What's missing is the highs, the victories, the *fun*. Someone said that she didn't care about Quidditch if Harry isn't playing, and she's right. We don't. I'm happy that Ron has learned to be a Keeper, and that Ginny is a good Seeker, even if it isn't her preferred position, but I didn't even care that Gryffindor won the Quidditch Cup or that they apparently lost the House Cup. And that makes sense because these interHouse rivalries are irrelevent. More. They're dangerous.
Even Draco seems irrelevent, which is probably why I barely noticed his presence.
The only *good* thing was Dumbledore's Army and the fact that Harry is a natural teacher. Thanks to him, Neville has become more confident of his own considerable powers.
Interesting, no, that Fudge's own paranoia caused the creation of the thing he feared? Just as Voldemort did with Harry? Because it might well have *been* Neville but it can't be now. Except that, if it *could* be Neville, that's going to be vital.
I love Neville.
As for the Snape/Harry stuff - I like reading Snape/Harry, to a point, and I think the book works well with jacquez's SA. Because she is a Tease. But maybe I'm blind, or maybe my slash-colored glasses are malfunctioning, or maybe my teacher/student squick is working overtime, but while I loved the Snape teaching Harry scenes *as scenes*, and as character development, and I truly enjoyed Harry's trip through the Pensieve, I did not see anything slashy while reading them.
I didn't even notice the language which could be read as slashy in hindsight.
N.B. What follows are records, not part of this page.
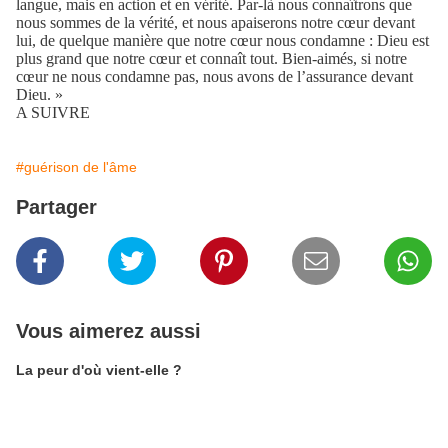
langue, mais en action et en vérité. Par-là nous connaîtrons que
nous sommes de la vérité, et nous apaiserons notre cœur devant
lui, de quelque manière que notre cœur nous condamne : Dieu est
plus grand que notre cœur et connaît tout. Bien-aimés, si notre
cœur ne nous condamne pas, nous avons de l’assurance devant
Dieu. »
A SUIVRE
#guérison de l'âme
Partager
Vous aimerez aussi
La peur d'où vient-elle ?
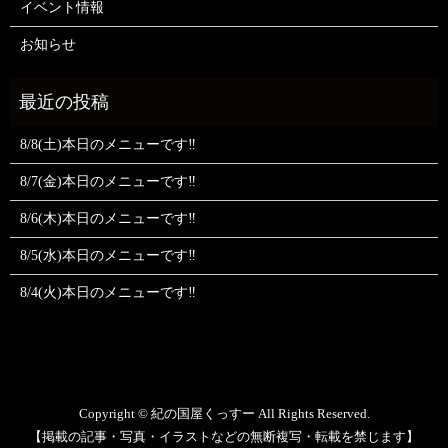
イベント情報
お知らせ
8/8(土)本日のメニューです‼️
8/7(金)本日のメニューです‼️
8/6(木)本日のメニューです‼️
8/5(水)本日のメニューです‼️
8/4(火)本日のメニューです‼️
Copyright © 紀の国屋くっすー All Rights Reserved.
【掲載の記事・写真・イラストなどの無断複写・転載を禁じます】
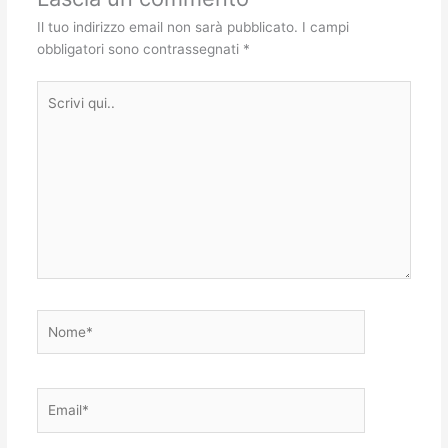
Il tuo indirizzo email non sarà pubblicato.
I campi
obbligatori sono contrassegnati
*
Scrivi
qui..
Nome*
Email*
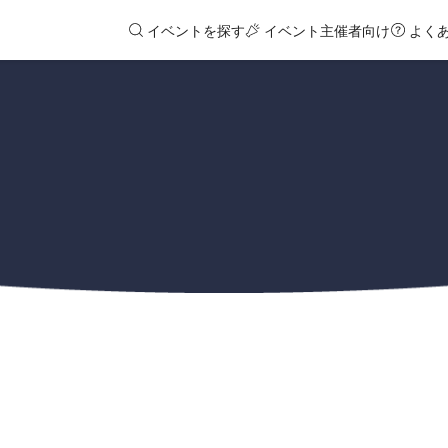
イベントを探す
イベント主催者向け
よく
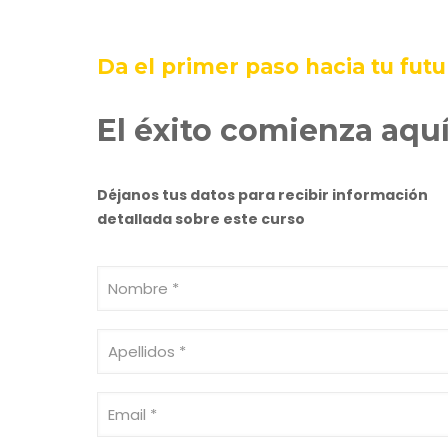
Da el primer paso hacia tu futu
El éxito comienza aqu
Déjanos tus datos para recibir información
detallada sobre este curso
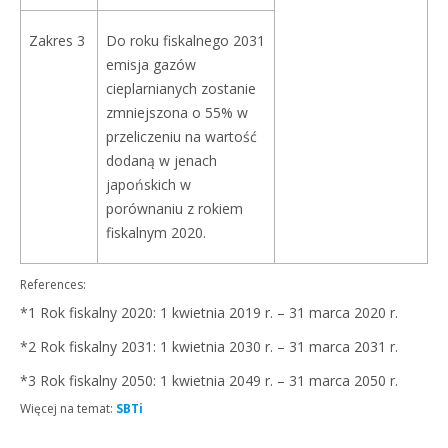
Zakres 3
Do roku fiskalnego 2031
emisja gazów
cieplarnianych zostanie
zmniejszona o 55% w
przeliczeniu na wartość
dodaną w jenach
japońskich w
porównaniu z rokiem
fiskalnym 2020.
References:
*1 Rok fiskalny 2020: 1 kwietnia 2019 r. – 31 marca 2020 r.
*2 Rok fiskalny 2031: 1 kwietnia 2030 r. – 31 marca 2031 r.
*3 Rok fiskalny 2050: 1 kwietnia 2049 r. – 31 marca 2050 r.
Więcej na temat:
SBTi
Yes, that language is there, but it didn't penetrate to me. I can't see them as loving enemies because, frankly, I can't see Snape being interested in a boy. And Harry is, right now, non-sexual. Cho is more confusing than anything else, and if he is interested in boys, it's not conscious. And he has far too much other stuff going on to even *think*.
The only slash I saw was Remus/Sirius, which I'm thinking as half-canonical. So. Poor Remus, and Harry doesn't even notice that maybe someone hurts more than he does.
Of course, Harry's fifteen and no one could hurt as much. Like, say, Neville, who has parents who don't know him.
So this book was a long, dark, angry ride with little to make it lighter or happier, and it's going to get worse.